Ma l’ “altra strada” per salvare l’Europa non è fatta solo di economia. “Un’altra strada per l’Europa” porrà al centro del dibattito anche i temi della democrazia, della pace e dei diritti umani. La democrazia non se la passa benissimo in Europa, perché “il processo di decisione comune è sempre più rimpiazzato dal potere del più forte. La crisi toglie legittimità alle istituzioni europee”. Ma, ricordano i promotori del Forum, “in questi decenni i cittadini europei sono stati protagonisti di movimenti sociali e pratiche di democrazia partecipativa e deliberativa – dai Forum sociali europei alle proteste degli indignados. Queste esperienze hanno bisogno di una risposta istituzionale.

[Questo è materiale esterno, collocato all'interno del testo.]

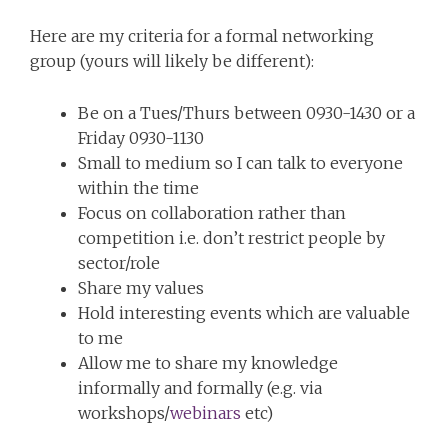
Here are my criteria for a formal networking
group (yours will likely be different):
Be on a Tues/Thurs between 0930-1430 or a
Friday 0930-1130
Small to medium so I can talk to everyone
within the time
Focus on collaboration rather than
competition i.e. don’t restrict people by
sector/role
Share my values
Hold interesting events which are valuable
to me
Allow me to share my knowledge
informally and formally (e.g. via
workshops/
webinars
etc)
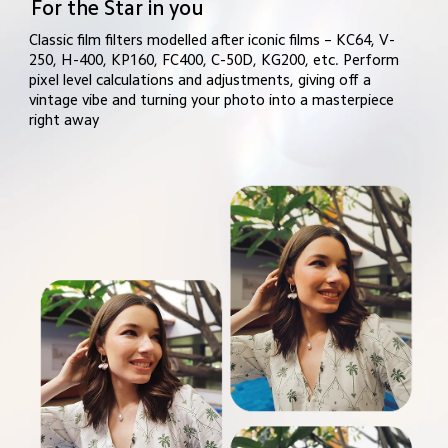
For the Star in you
Classic film filters modelled after iconic films – KC64, V-
250, H-400, KP160, FC400, C-50D, KG200, etc. Perform 
pixel level calculations and adjustments, giving off a 
vintage vibe and turning your photo into a masterpiece 
right away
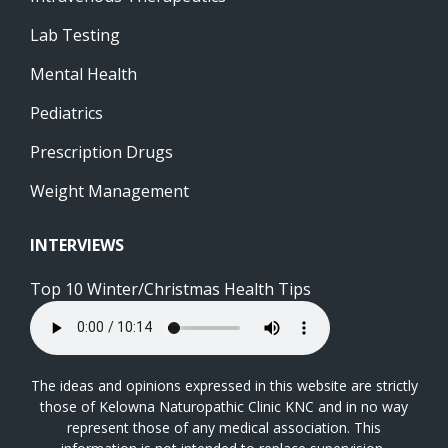
Lab Testing
Mental Health
Pediatrics
Prescription Drugs
Weight Management
INTERVIEWS
Top 10 Winter/Christmas Health Tips
The ideas and opinions expressed in this website are strictly
those of Kelowna Naturopathic Clinic KNC and in no way
represent those of any medical association. This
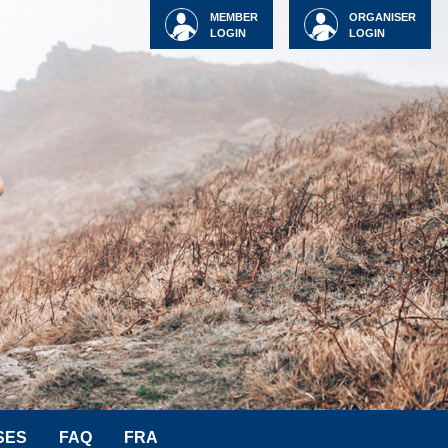
MEMBER
ORGANISER
LOGIN
LOGIN
SES
FAQ
FRA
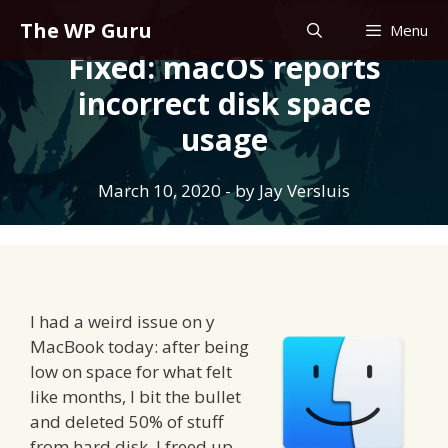
Skip
The WP Guru
Menu
to
Fixed: macOS reports
content
incorrect disk space
usage
March 10, 2020
- by
Jay Versluis
I had a weird issue on y
MacBook today: after being
low on space for what felt
like months, I bit the bullet
and deleted 50% of stuff
from hard disk. I freed up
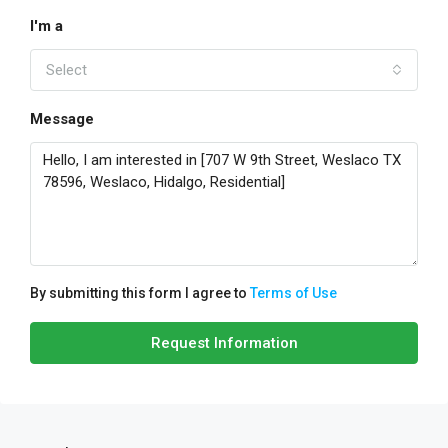
I'm a
Select
Message
By submitting this form I agree to
Terms of Use
Request Information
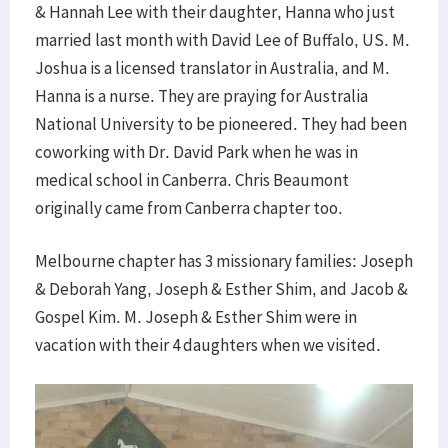
& Hannah Lee with their daughter, Hanna who just
married last month with David Lee of Buffalo, US. M.
Joshua is a licensed translator in Australia, and M.
Hanna is a nurse. They are praying for Australia
National University to be pioneered. They had been
coworking with Dr. David Park when he was in
medical school in Canberra. Chris Beaumont
originally came from Canberra chapter too.
Melbourne chapter has 3 missionary families: Joseph
& Deborah Yang, Joseph & Esther Shim, and Jacob &
Gospel Kim. M. Joseph & Esther Shim were in
vacation with their 4 daughters when we visited.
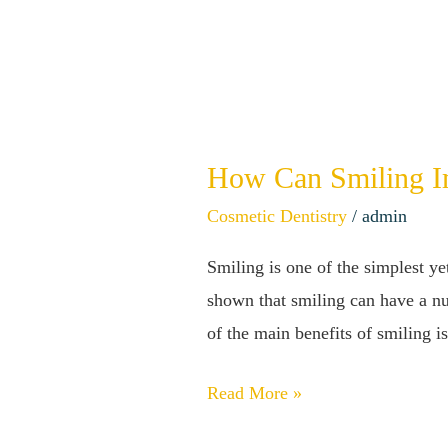
How Can Smiling Im
How
Can
Cosmetic Dentistry
/
admin
Smiling
Smiling is one of the simplest y
Impact
shown that smiling can have a nu
Your
of the main benefits of smiling is
Health?
This
Read More »
May
Surprise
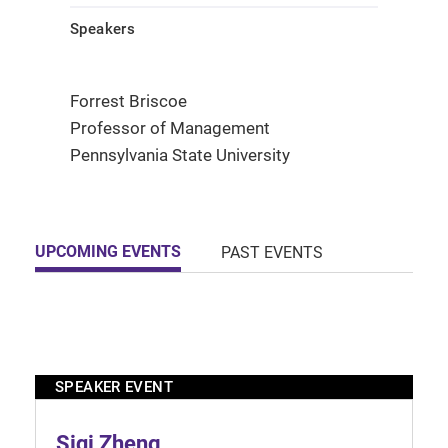
Speakers
Forrest Briscoe
Professor of Management
Pennsylvania State University
UPCOMING EVENTS
PAST EVENTS
SPEAKER EVENT
Siqi Zheng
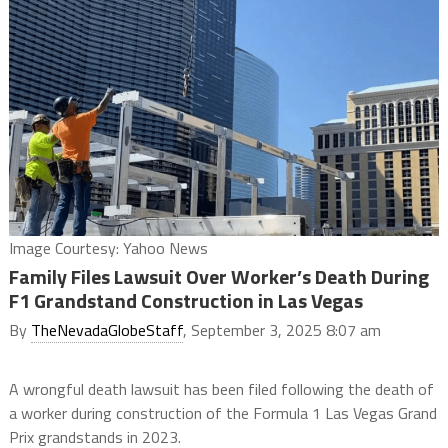
Image Courtesy: Yahoo News
Family Files Lawsuit Over Worker’s Death During
F1 Grandstand Construction in Las Vegas
By
TheNevadaGlobeStaff
, September 3, 2025 8:07 am
A wrongful death lawsuit has been filed following the death of
a worker during construction of the Formula 1 Las Vegas Grand
Prix grandstands in 2023.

Occorre superare il divario tra i cambiamenti sociali di oggi e gli assetti istituzionali e politici che sono fermi a un’epoca passata”.
La nuova Europa, e questo va ricordato soprattutto a un paese quale l’Italia, deve saper essere inclusiva e aperta: “Le società europee non devono richiudersi in se stesse. L’inclusione sociale e politica dei migranti è una prova essenziale del grado di democrazia dell’Europa. Legami più stretti vanno costruiti con i movimenti per la democrazia nei paesi dell’Africa mediterranea che hanno rovesciato regimi autoritari”. E l’Europa dovrà essere anche un’Europa della pace, iniziando a tagliare le spese destinate all’acquisto di armi e rivedendo le sue strategie politiche: “l’Europa resta responsabile della presenza di armi nucleari, di strategie militari aggressive e di un quinto della spesa militare mondiale: 316 miliardi di dollari nel 2010. Con gli attuali problemi di bilancio, drastici tagli e razionalizzazioni della spesa militare sono indispensabili. La pace in Europa non viene dalla proiezione di forza militare, ma da una politica di sicurezza umana e comune, che può costruire la pace e garantire i diritti umani”.
Il 28 giugno verrà presentata questa idea di Europa, a favore dei popoli e non delle banche, della pace e non delle guerre, dei diritti e dell’uguaglianza e non delle prevaricazioni. Mentre il summit dei leader europei si riunirà ancora una volta per non decidere nulla o quasi, il forum sarà l’occasione per stimolare un ricco dibattito in tutti i paesi europei, con l’obiettivo di costruire l’Europa che vogliamo, e che ci era stata promessa.